Despite the results, Randy Carlyle’s message remains the same.

After losing its second straight game and having accumulated just five points in their last 15 games, the Toronto Maple Leafs put forth a solid effort in dropping a 3-2 decision to the Pittsburgh Penguins.

“There were a lot of positives that came out of (Wednesday’s) hockey game,” Carlyle said.

“That’s part of the coaching staff’s responsibility. You are going to hear it a lot of times from me; it’s about the environment we are able to create for them. They have to feel good about their work ethic and I told them so. But, again, the mental mistakes are correctable. The positional mistakes we made and the turnovers at inopportune times are correctable.”

It was a second straight solid effort. It was also the second consecutive night the Leafs lost two players to injury.

Joffrey Lupul and right winger Colby Armstrong went down against the Bruins. Lupul, who will be out 3-4 weeks, suffered a separated shoulder while Armstrong broke his nose in a fight and is listed as day-to-day.

Early in the first period, Mike Brown — who missed Tuesday’s game with a sore hand — crashed heavily into the end boards behind the Penguins’ goal and got up slowly before heading to the dressing room with a leg injury. Not long afterwards defenceman Cody Franson took the butt end of teammate Tim Connolly’s stick in the eye and also did not return to the game.

Carlyle, who was coaching just his third game since joining the Leafs last Friday, leaned heavily on some of his players who were given additional ice time and responsibility. Captain Dion Phaneuf led the Leafs at 29:20 and responded with a plus-2 rating.

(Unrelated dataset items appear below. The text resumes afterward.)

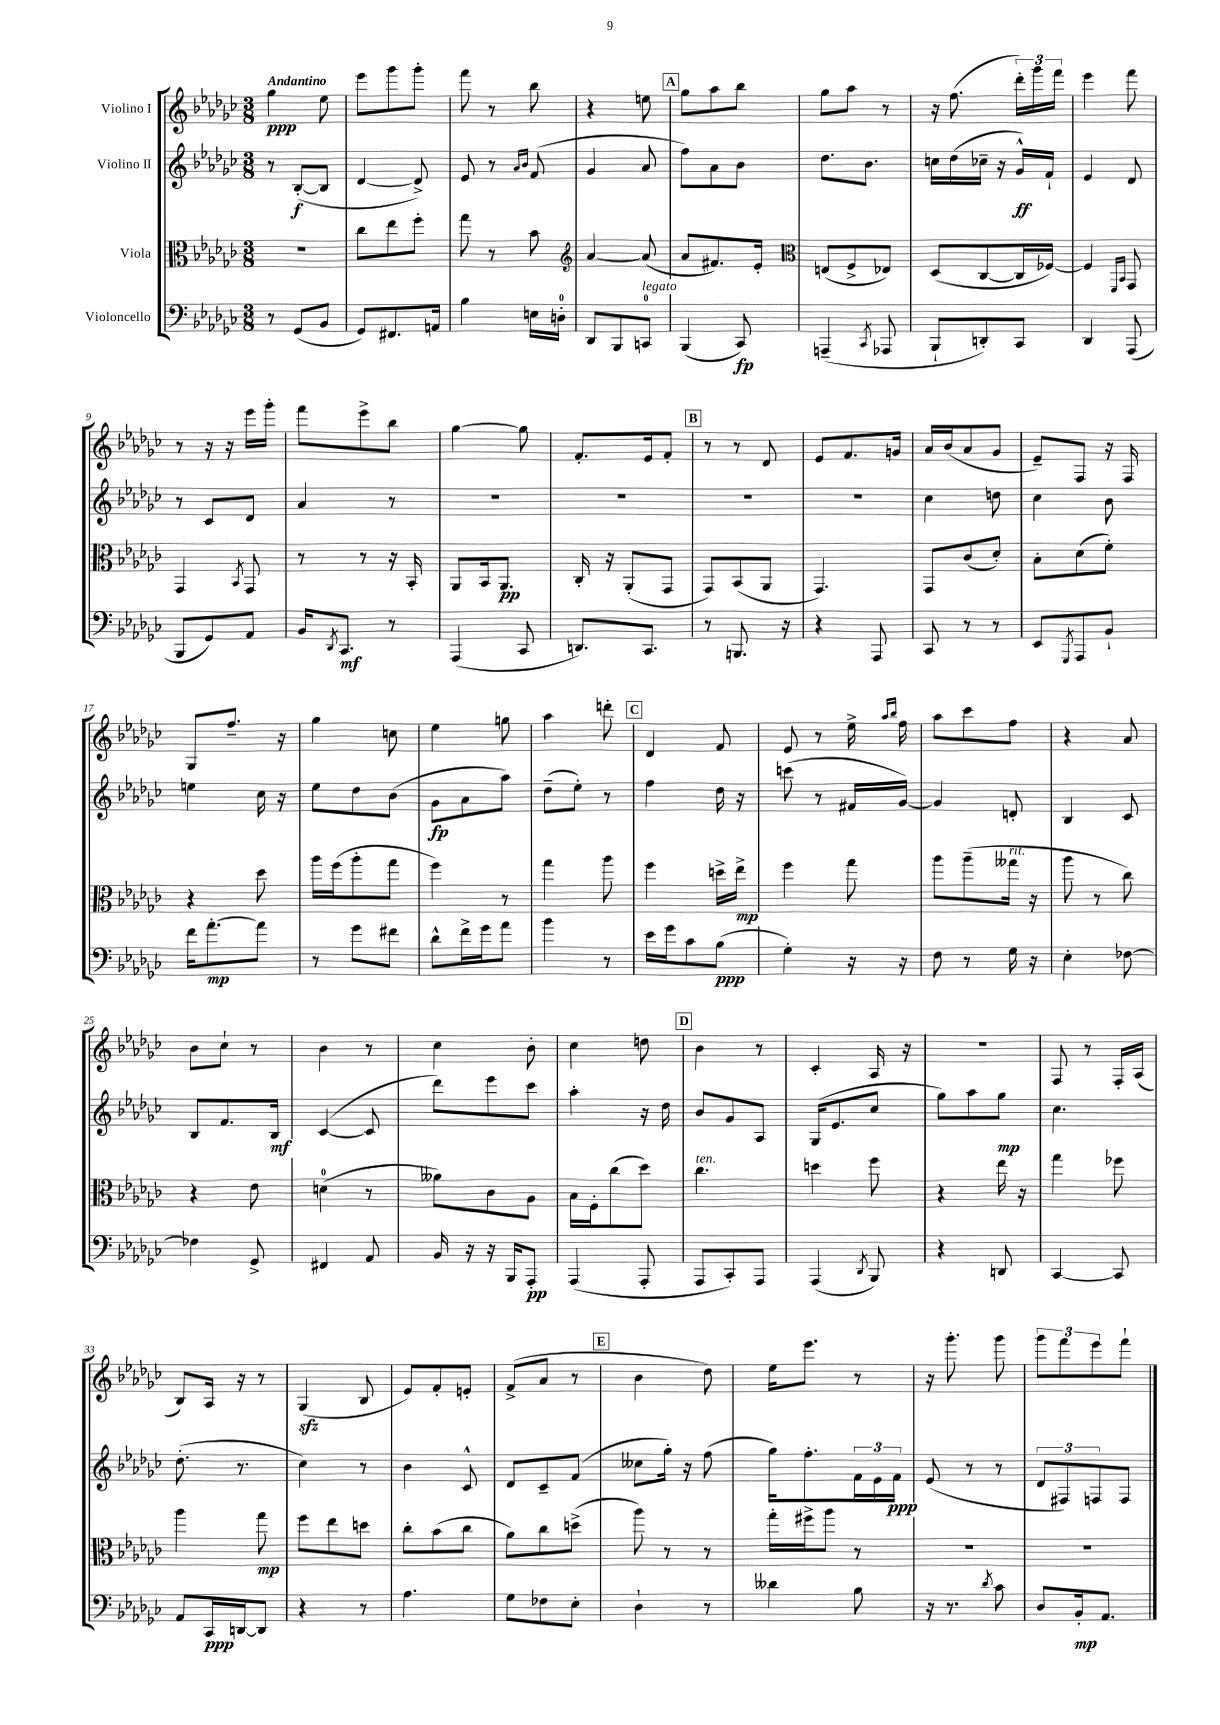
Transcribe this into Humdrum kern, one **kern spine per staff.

**kern	**kern	**kern	**kern
*staff4	*staff3	*staff2	*staff1
*clefF4	*clefC3	*clefG2	*clefG2
*k[b-e-a-d-g-c-]	*k[b-e-a-d-g-c-]	*k[b-e-a-d-g-c-]	*k[b-e-a-d-g-c-]
*M3/8	*M3/8	*M3/8	*M3/8
8r	4.r	8r	4gg-
(8GG-	.	([8B-'	.
8BB-	.	8B-]	8ee-
=	=	=	=
8GG-)	8cc-	[4d-	8eee-
8.FF#	8ee-	.	8ggg-
.	8ff'	8d-^])	8ggg-'
16AA	.	.	.
=	=	=	=
4B-	8gg-	8e-	8fff
.	8r	8r	8r
.	.	16qqa-	.
.	.	16qqb-	.
16E	8b-	(8f	8bb-
16D'	.	.	.
=	=	=	=
*	*clefG2	*	*
8DD-	[4a-	4g-	4r
8BBB-	.	.	.
8CC	(8a-]	8a-	8ee
=	=	=	=
(4BBB-	8a-	8ff)	8gg-
.	8.f#)	8a-	8aa-
8CC-)	.	8b-	8bb-
.	16e-'	.	.
=	=	=	=
*	*clefC3	*	*
(4AAA~	(8E	8.dd-	8gg-
.	8F^	.	8aa-
.	.	8.b-	.
8qCC-	.	.	.
8AAA-	8E-)	.	8r
=	=	=	=
8BBB-`	(8D-	16cc	16r
.	.	(16dd-	(8.ff
8DD')	[8C-	16cc-~	.
.	.	16r	.
8CC-	16C-]	16g-^^)	24ddd-')
.	.	.	24ggg-
.	[16F-)	16f`	.
.	.	.	24fff
=	=	=	=
4DD-	4F-]	4e-	4eee-
.	16qqFF	.	.
.	16qqBB-	.	.
(8AAA-	8GG-	8d-	8fff
=	=	=	=
8BBB-	4GG-	8r	8r
8GG-)	.	8c-	16r
.	.	.	16r
.	8qBB-	.	.
8AA-	8GG-	8d-	16eee-
.	.	.	16ggg-'
=	=	=	=
16BB-	8r	4a-	8fff
8qDD-	.	.	.
8.CC-	.	.	.
.	8r	.	8eee-^
8r	16r	8r	8bb-
.	16BB-'	.	.
=	=	=	=
(4AAA-	8AA-	4.r	[4gg-
.	16BB-	.	.
.	8.AA-	.	.
8CC-	.	.	8gg-]
=	=	=	=
8.DD)	16C-'	4.r	8.f'
.	16r	.	.
.	(8AA-'	.	.
8.CC-	.	.	16e-
.	8GG-	.	8f'
=	=	=	=
8r	8GG-)	4.r	8r
8.BBB	(8BB-	.	8r
.	8AA-	.	8d-
16r	.	.	.
=	=	=	=
4r	4.GG-)	4.r	8e-
.	.	.	8.f
8AAA-	.	.	.
.	.	.	16g
=	=	=	=
8CC-	8GG-	4cc-	16a-
.	.	.	(16b-
8r	(8c-	.	8a-
8r	8d-')	8dd	8g-
=	=	=	=
8EE-	8B-'	4cc-	8e-~)
8qGGG-	.	.	.
8AAA-	(8d-	.	8F
8BB-`	8f')	8b-	16r
.	.	.	16F
=	=	=	=
16f	4r	4ee	8G-
[8.a-'	.	.	.
.	.	.	8.ff~
8a-]	8dd-	16cc-	.
.	.	16r	16r
=	=	=	=
8r	16aa-	8ee-	4gg-
.	(16ff	.	.
8g-	8aa-'	8dd-	.
8f#	8gg-	(8b-	8cc
=	=	=	=
8d-^^	4ff)	8g-	4ee-
16f^	.	8a-	.
16g-	.	.	.
8a-	8r	8aa-)	8gg
=	=	=	=
4b-	4gg-	(8dd-~	4aa-
.	.	8ee-')	.
8r	8aa-	8r	8ddd'
=	=	=	=
16e-	4ff	4ff	4d-
16g-	.	.	.
8c-	.	.	.
(8B-	16dd^	16dd-	8f
.	16ee-^	16r	.
=	=	=	=
4G-')	4ff	(8ccc	8e-
.	.	8r	8r
16r	8gg-	16f#	16ee-^
.	.	.	16qqaa-
.	.	.	16qqbb-
16r	.	[16g-)	16ff
=	=	=	=
8F	8aa-	4g-]	8aa-
8r	(8aa-~	.	8ccc-
16G-	16gg--	8d'	8ff
16r	16r	.	.
=	=	=	=
4E-'	8aa-	4B-	4r
.	8r	.	.
[8F-	8cc-)	8c-	8a-
=	=	=	=
4F-]	4r	8B-	8b-
.	.	8.f	8cc-`
8GG-^	8e-	.	8r
.	.	16B-	.
=	=	=	=
4FF#	(4d	([4c-	4b-
8AA-	8r	8c-]	8r
=	=	=	=
16BB-	8a--)	8ddd-)	4cc-
16r	.	.	.
16r	8c-	8eee-	.
16BBB-	.	.	.
8AAA-'	8A-	8ccc-	8b-'
=	=	=	=
(4AAA-	16B-	4aa-'	4cc-
.	16F'	.	.
.	(8cc-	.	.
8AAA-'	8dd-)	16r	8dd
.	.	16dd-	.
=	=	=	=
8AAA-	4.cc-	8b-	4b-
8CC-')	.	8g-	.
8AAA-	.	8A-	8r
=	=	=	=
(4AAA-	4dd	(16G-	4c-'
.	.	8.e-	.
8qDD-	.	.	.
8BBB-)	8ff	8cc-	16A-
.	.	.	16r
=	=	=	=
4r	4r	8gg-)	4.r
.	.	8aa-	.
8DD	16ee-	8gg-	.
.	16r	.	.
=	=	=	=
[4CC-	4gg-	4.cc-	8F
.	.	.	8r
8CC-]	8ff-	.	16F'
.	.	.	(16A-
=	=	=	=
8AA-	4aa-	(8.dd-'	8B-)
16CC-	.	.	16A-
[16DD	.	8.r	16r
8DD]	8gg-	.	8r
=	=	=	=
4r	8ff	4cc-)	(4G-
.	8ee-	.	.
8r	8dd	8r	8B-
=	=	=	=
4.A-	8cc-'	4b-	8e-)
.	(8b-	.	8f'
.	8cc-	8c-^^	8e'
=	=	=	=
8G-	8a-)	8d-	(8f^
8F-	8cc-	8c-~	8a-
8E-'	(8dd^	(8f	8r
=	=	=	=
4D-`	8aa-)	8cc--	4b-
.	8r	16gg-')	.
.	.	16r	.
8r	8r	(8ff	8dd-)
=	=	=	=
4d--	16gg-'	16gg-)	16ee-
.	16ff#^	8.ff'	8.eee-
.	8aa-	.	.
8B-	8r	24f	8r
.	.	24e-	.
.	.	24f	.
=	=	=	=
16r	4.r	(8e-	16r
8.r	.	.	8.ggg-'
.	.	8r	.
8qd-	.	.	.
8c-	.	8r	8ggg-
=	=	=	=
8D-	4.r	12d-	12ggg-
.	.	12F#)	12fff
16BB-'	.	.	.
.	.	12F	12eee-
8.AA-	.	.	.
.	.	8F	8fff`
==	==	==	==
*-	*-	*-	*-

“I think that we showed signs of enthusiasm and kind of stuck with our game plan,” Carlyle explained. “I thought we were better from a defensive standpoint in the critical areas and I thought that our work-ethic was stronger, but we ran out of bodies. We lost two bodies in the first 10 minutes of the hockey game again (Wednesday) and it taxes everybody else.

“Then it showed in some of the questionable decisions in terms of when to pinch and when not to pinch; turnovers and positioning. It’s the little things that are costing us and my message to the players was, until we adopt the mentality that we are going to correct those little things, the work they are putting in they are not being rewarded for.”

On a day when the Penguins organization honoured the great Mario Lemieux by unveiling a statue of No. 66 in front of the CONSOL Energy Center, it was the visitors who got off to a fast start in the game.

Right winger Phil Kessel scored his second goal in as many nights and 34th of the season a minute into the second period with the teams playing four aside. The puck was directed to him at the side of the goal and he swept it past Brad Thiessen, who was playing in just his second NHL game.

Six minutes later defenceman Carl Gunnarsson scored his second in as many games when a shot by Mikhail Grabovski banked in off his leg. Pascal Dupuis pulled the Penguins to within a goal when he deflected a shot past Jonas Gustavsson.

There’s a reason why the Penguins are one of the best teams in the NHL and were entering Wednesday’s tilt riding a six-game winning streak and the Leafs found out why as the game progressed. Quite simply, the Penguins don’t quit. They pounded the shorthanded Leafs every chance they got.

Jordan Staal tied it a minute and a half into the third on a similar tip-in and then Dupuis gave the home side the lead with a shot that somehow found its way through The Monster.

For the second straight night, Carlyle came to the defence of his goalie.

“They were out-shooting us (by a ratio of) 2-1 at one point until we finally got some shots so you really can’t fault The Monster,” Carlyle said. “I thought he gave us a chance in the game. I’m sure he’d like to have the one goal back, but he gave us a pile of saves and we weren’t able to get the third goal to tie the hockey game.”

In a vote of confidence, the Leafs once again turned to Gustavsson. Carlyle was very clear Tuesday after the Leafs were beaten by the Boston Bruins that Gustavsson was not to blame. The coach said he was abandoned by his teammates.

It is clear the Maple Leafs believe Gustavsson, and not James Reimer, gives them the best chance to win at this stage of the season.

While Kessel has continued to score under Carlyle, his poor defensive play has been an issue. Carlyle, however, wasn’t willing to throw him under the bus.

“I think there’s work for our group; not just the Kessel line,” he said. “He scored again and you need offence to win in this league, but you also need defence and right now our mixture hasn’t been what is required for success in the last two games.”

Judging by the players’ reaction after the game, they are starting to get the coach’s message.

“In the second period we turned the puck over too many times and that’s when it gets tough,” said Gunnarsson.